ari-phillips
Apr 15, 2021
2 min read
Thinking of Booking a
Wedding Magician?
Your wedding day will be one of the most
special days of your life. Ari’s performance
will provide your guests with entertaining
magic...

* YOUR GOAL:
Set down the data once more, word for word.

* ANSWER FOR THIS EXERCISE:
ari-phillips
Apr 15, 2021
2 min read
Thinking of Booking a
Wedding Magician?
Your wedding day will be one of the most
special days of your life. Ari’s performance
will provide your guests with entertaining
magic...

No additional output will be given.